Q: This is the first release of PrEP use data on AIDSVu covering the pandemic years, allowing researchers and advocates to see how the COVID-19 pandemic may have impacted PrEP use. Based on these new data, what kind of impact did the COVID-19 pandemic have on PrEP use in the United States?
COVID-19 impacts both people's risks for HIV infection - in that many people had fewer sexual partners or contacts early in the epidemic - and their willingness or ability to attend healthcare visits to start or maintain PrEP. Although the number of PrEP users in the U.S. continued to rise through 2021, the rate of increase in 2020 and 2021 was not as high as it had been in earlier years. From 2019 to 2020 there was only an 11% increase in PrEP use, whereas from 2018 to 2019, there was a 24% increase. I think that the pandemic also showcased the potential of telehealth services, including telehealth PrEP services, which may have had an impact as well.

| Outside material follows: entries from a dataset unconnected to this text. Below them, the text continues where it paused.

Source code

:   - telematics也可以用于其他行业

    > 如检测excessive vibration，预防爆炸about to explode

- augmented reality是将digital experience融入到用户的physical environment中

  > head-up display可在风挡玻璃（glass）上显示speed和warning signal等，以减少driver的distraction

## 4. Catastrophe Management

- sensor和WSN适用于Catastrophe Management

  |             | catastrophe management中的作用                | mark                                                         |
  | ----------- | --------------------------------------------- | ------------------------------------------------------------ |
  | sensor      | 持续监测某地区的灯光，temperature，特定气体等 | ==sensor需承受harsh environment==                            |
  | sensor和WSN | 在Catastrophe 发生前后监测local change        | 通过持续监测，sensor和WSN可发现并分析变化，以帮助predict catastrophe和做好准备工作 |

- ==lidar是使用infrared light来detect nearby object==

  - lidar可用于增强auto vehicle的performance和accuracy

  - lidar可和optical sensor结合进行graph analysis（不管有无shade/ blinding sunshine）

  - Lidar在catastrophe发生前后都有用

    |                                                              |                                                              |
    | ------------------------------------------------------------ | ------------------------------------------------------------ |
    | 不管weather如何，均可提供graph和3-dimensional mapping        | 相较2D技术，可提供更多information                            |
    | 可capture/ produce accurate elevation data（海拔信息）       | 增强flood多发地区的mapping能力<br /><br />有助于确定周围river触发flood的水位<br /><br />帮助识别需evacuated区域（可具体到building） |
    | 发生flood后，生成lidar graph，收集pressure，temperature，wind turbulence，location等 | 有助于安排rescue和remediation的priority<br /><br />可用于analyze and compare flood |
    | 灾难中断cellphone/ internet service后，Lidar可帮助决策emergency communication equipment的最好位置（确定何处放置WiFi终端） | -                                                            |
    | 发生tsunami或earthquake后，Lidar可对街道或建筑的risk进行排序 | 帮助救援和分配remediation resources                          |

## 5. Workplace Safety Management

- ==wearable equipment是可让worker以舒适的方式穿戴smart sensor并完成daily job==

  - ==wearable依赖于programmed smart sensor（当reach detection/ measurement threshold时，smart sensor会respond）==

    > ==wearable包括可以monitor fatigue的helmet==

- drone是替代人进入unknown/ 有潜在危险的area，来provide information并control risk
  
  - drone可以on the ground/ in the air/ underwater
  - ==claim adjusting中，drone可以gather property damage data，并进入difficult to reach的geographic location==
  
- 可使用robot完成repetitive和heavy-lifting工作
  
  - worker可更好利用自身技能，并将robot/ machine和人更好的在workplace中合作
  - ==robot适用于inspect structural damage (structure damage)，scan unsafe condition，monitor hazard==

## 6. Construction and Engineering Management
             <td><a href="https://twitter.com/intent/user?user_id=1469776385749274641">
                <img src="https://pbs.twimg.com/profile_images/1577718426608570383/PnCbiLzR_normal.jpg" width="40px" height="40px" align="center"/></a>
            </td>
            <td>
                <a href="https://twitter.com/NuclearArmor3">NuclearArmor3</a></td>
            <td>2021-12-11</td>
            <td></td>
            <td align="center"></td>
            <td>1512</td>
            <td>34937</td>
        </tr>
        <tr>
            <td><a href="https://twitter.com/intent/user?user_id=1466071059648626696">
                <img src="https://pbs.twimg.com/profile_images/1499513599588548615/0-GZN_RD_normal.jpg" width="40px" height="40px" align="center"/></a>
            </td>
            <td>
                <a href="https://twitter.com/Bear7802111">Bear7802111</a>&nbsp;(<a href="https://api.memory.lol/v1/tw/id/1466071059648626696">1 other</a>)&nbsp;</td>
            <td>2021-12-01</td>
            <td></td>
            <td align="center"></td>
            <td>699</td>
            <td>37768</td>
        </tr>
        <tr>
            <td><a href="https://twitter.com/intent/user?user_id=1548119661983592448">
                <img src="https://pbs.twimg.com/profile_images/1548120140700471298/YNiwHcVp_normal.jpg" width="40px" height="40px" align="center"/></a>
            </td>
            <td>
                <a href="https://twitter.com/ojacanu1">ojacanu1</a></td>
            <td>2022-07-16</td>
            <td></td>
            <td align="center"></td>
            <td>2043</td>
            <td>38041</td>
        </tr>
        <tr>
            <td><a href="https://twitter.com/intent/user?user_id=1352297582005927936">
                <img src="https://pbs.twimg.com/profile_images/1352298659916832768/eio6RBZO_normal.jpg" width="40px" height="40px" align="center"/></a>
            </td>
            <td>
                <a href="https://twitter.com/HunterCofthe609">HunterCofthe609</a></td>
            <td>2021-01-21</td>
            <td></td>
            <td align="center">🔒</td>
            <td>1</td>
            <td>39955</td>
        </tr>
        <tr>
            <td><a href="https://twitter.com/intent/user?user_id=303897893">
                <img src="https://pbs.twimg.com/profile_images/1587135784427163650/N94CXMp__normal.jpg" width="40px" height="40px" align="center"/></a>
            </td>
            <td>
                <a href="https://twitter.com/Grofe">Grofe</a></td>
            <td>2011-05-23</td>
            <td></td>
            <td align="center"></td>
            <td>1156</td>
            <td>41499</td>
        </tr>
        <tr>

Q: 2022 marks the 10th anniversary of PrEP being approved. You are quoted recently saying that "HIV prevention programs should be guided by PrEP use equity," and that these new data show that we have a ways to go before we reach that equity. How can these data help public health experts and officials better allocate resources to ensure that PrEP reaches the people and communities with the greatest unmet need?
I believe that we should be constantly asking ourselves how we can measure programs and their impacts in terms of equity and evaluating our progress with equity metrics. We often live in an "equality" mindset - that we want to offer the same services to everyone, regardless of who they are, where they live, their age, race, or ethnicity. Health equity calls us not to strive for equal treatment, but for equitable treatment. The data are clear that Black and Hispanic people are more heavily impacted by HIV, and programs should prioritize the location and provision of services to consider where those communities most impacted by HIV are, and how they can best be served. In many cities, this might mean placing more clinics in areas of the city with higher HIV prevalence, or in areas with populations highly impacted in HIV, or prioritizing reduced cost or free services for people or communities for whom out of pocket costs might be more important barriers to use. It is only by striving for equitable treatment that we can really make progress, and these data show us how far we have to go.